As for the tougher requirements to getting a mortgage, millennials do think the tougher standards guard against risky loans and will help prevent another mortgage crisis. More than half say making it easier to get a mortgage will result in more foreclosures.

If you have student debt and want to buy your first home, here are a few ideas and tips to help you prepare:

* Lower your debt-to-income ratio (DTI). DTI is your total monthly income as compared to your total monthly debt payments. Most lenders will only lend to you if your DTI is at or below 43 percent. So to lower it, try to increase your income by pursuing a promotion or raise, finding a higher-paying job or taking on part-time work. Decrease your required monthly debt payments by refinancing or consolidating student loans and paying down any credit card balances.

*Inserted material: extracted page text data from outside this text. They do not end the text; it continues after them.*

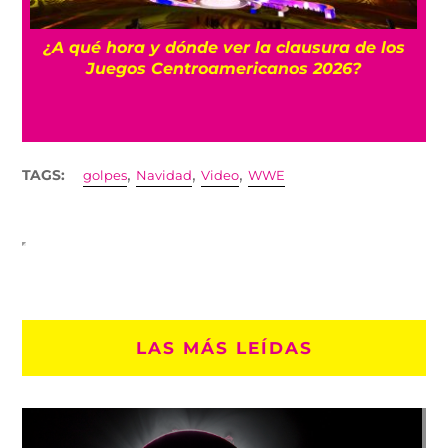
 y
¿A qué hora y dónde ver la clausura de los
Juegos Centroamericanos 2026?
,
,
,
TAGS:
golpes
Navidad
Video
WWE
LAS MÁS LEÍDAS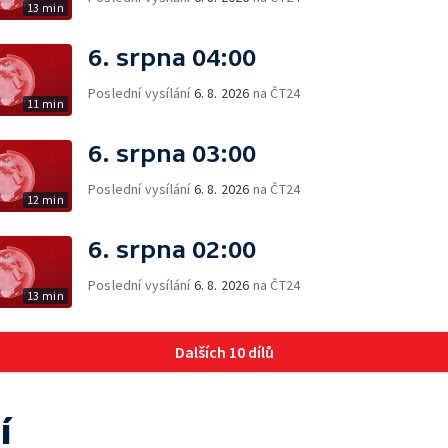
13 min
6. srpna 04:00
Poslední vysílání
6. 8. 2026
na ČT24
11 min
6. srpna 03:00
Poslední vysílání
6. 8. 2026
na ČT24
12 min
6. srpna 02:00
Poslední vysílání
6. 8. 2026
na ČT24
13 min
Dalších 10 dílů
í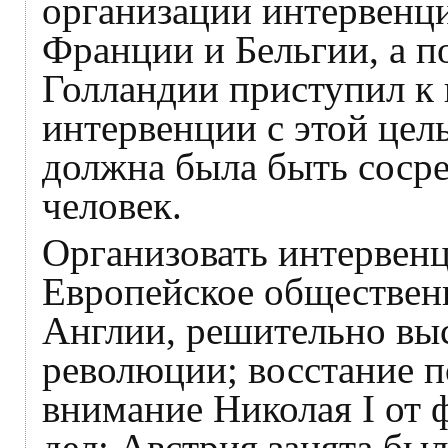
организации интервенц
Франции и Бельгии, а п
Голландии приступил к 
интервенции с этой цел
должна была быть сосре
человек.
Организовать интервенц
Европейское обществен
Англии, решительно выс
революции; восстание п
внимание Николая I от 
дел; Австрия занята бы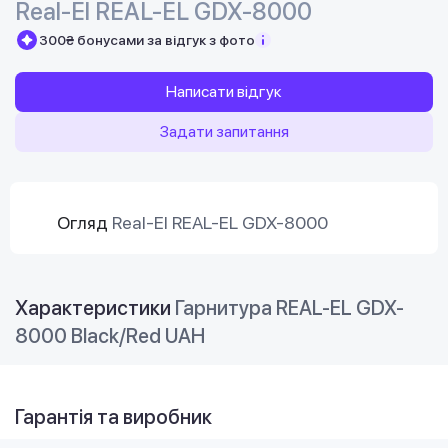
Real-El REAL-EL GDX-8000
300₴ бонусами за відгук з фото
Написати відгук
Задати запитання
Огляд
Real-El REAL-EL GDX-8000
Характеристики
Гарнитура REAL-EL GDX-
8000 Black/Red UAH
Гарантія та виробник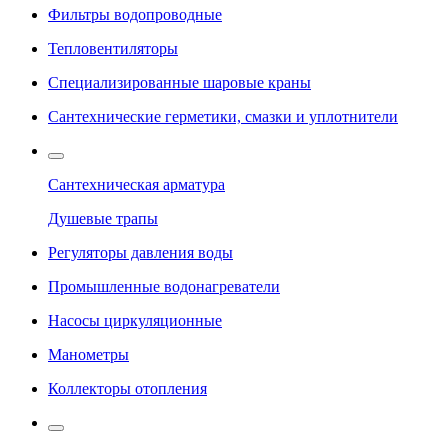
Фильтры водопроводные
Тепловентиляторы
Специализированные шаровые краны
Сантехнические герметики, смазки и уплотнители
Сантехническая арматура
Душевые трапы
Регуляторы давления воды
Промышленные водонагреватели
Насосы циркуляционные
Манометры
Коллекторы отопления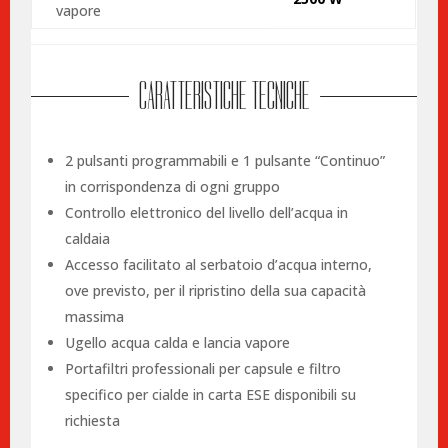
vapore
CARATTERISTICHE TECNICHE
2 pulsanti programmabili e 1 pulsante “Continuo”
in corrispondenza di ogni gruppo
Controllo elettronico del livello dell’acqua in
caldaia
Accesso facilitato al serbatoio d’acqua interno,
ove previsto, per il ripristino della sua capacità
massima
Ugello acqua calda e lancia vapore
Portafiltri professionali per capsule e filtro
specifico per cialde in carta ESE disponibili su
richiesta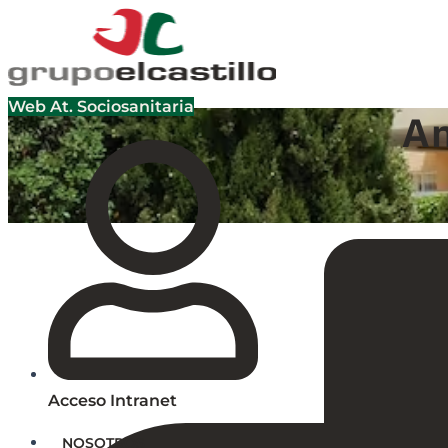
Ir
al
contenido
Web At. Sociosanitaria
An
Acceso Intranet
NOSOTROS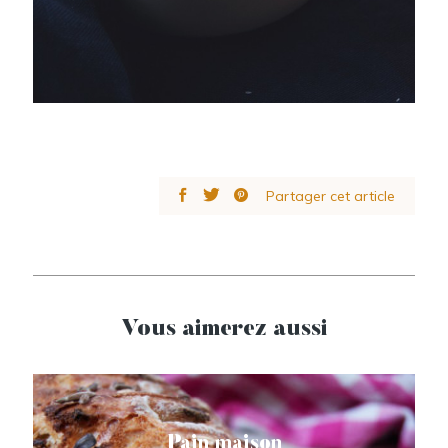
Partager cet article
Vous aimerez aussi
Pain maison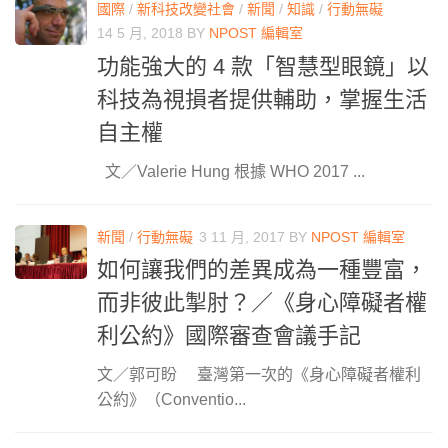
國際
/
新科技改變社會
/
新聞
/
知識
/
行動無礙
14 5 月, 2018
BY
NPOST 編輯室
功能強大的 4 款「智慧型眼鏡」以
科技為視損者提供輔助，掌握生活
自主權
文／Valerie Hung 根據 WHO 2017 ...
新聞
/
行動無礙
3 11 月, 2017
BY
NPOST 編輯室
如何讓我們的差異成為一種豐富，
而非彼此掣肘？／《身心障礙者權
利公約》國際審查會議手記
文／郭可盼 臺灣第一次的《身心障礙者權利
公約》（Conventio...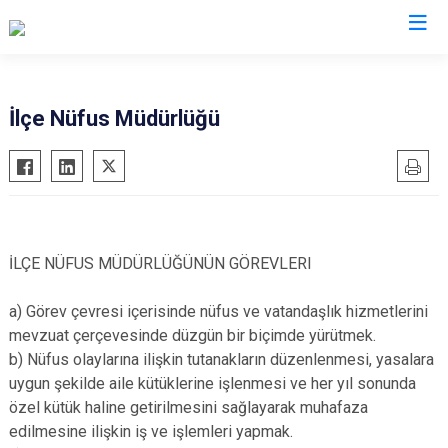
İzmir
İlçe Nüfus Müdürlüğü
Aliağa
Foça
Menemen
Balçova
Gaziemir
Narlıdere
Bayındır
Güzelbahçe
Ödemiş
Bergama
Karaburun
Seferihisar
İLÇE NÜFUS MÜDÜRLÜĞÜNÜN GÖREVLERI
Beydağ
Karşıyaka
Selçuk
a) Görev çevresi içerisinde nüfus ve vatandaşlık hizmetlerini
Bornova
Kemalpaşa
Tire
mevzuat çerçevesinde düzgün bir biçimde yürütmek.
Buca
Kınık
Torbalı
b) Nüfus olaylarına ilişkin tutanakların düzenlenmesi, yasalara
Çeşme
Kiraz
Urla
uygun şekilde aile kütüklerine işlenmesi ve her yıl sonunda
Çiğli
Konak
Bayraklı
özel kütük haline getirilmesini sağlayarak muhafaza
edilmesine ilişkin iş ve işlemleri yapmak.
Dikili
Menderes
Karabağlar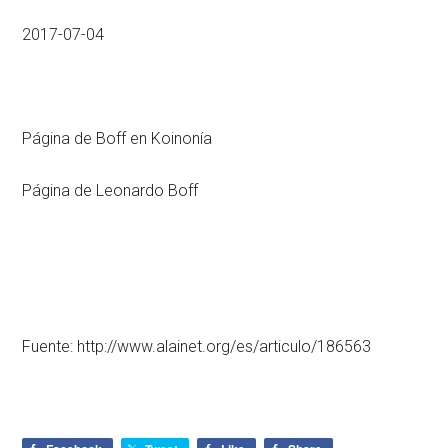
2017-07-04
Página de Boff en Koinonía
Página de Leonardo Boff
Fuente: http://www.alainet.org/es/articulo/186563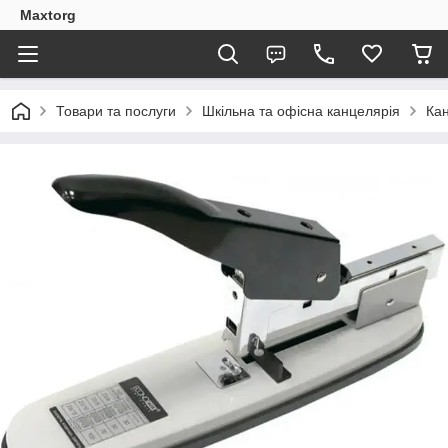
Maxtorg
Товари та послуги
Шкільна та офісна канцелярія
Кан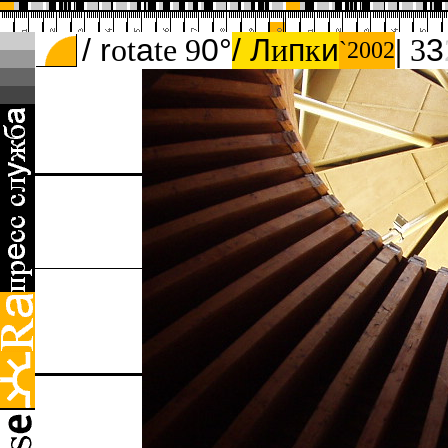
/ r
ot
а
te 9
0
°
/ Л
и
п
к
и
|
3
3
`2002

* Get your credit score in order. Analyze your credit report before you start the home buying process. Dispute incorrect derogatory information and ensure all three credit-reporting bureaus list all of your positive information. Pay all your bills on time, reduce credit card balances to 30 percent of the credit limit or lower, and don’t open new credit cards if you already have a few.

* Save for a down payment. Make a budget for each month before it starts, with a plan for spending and saving, and stick to it. Stash away extra money from bonuses, overtime or financial gifts on your birthday or holidays. Find a roommate to help pay your rent or move into a less-expensive rental. Do freelance or contract work on the side. Sell unneeded stuff on Craigslist.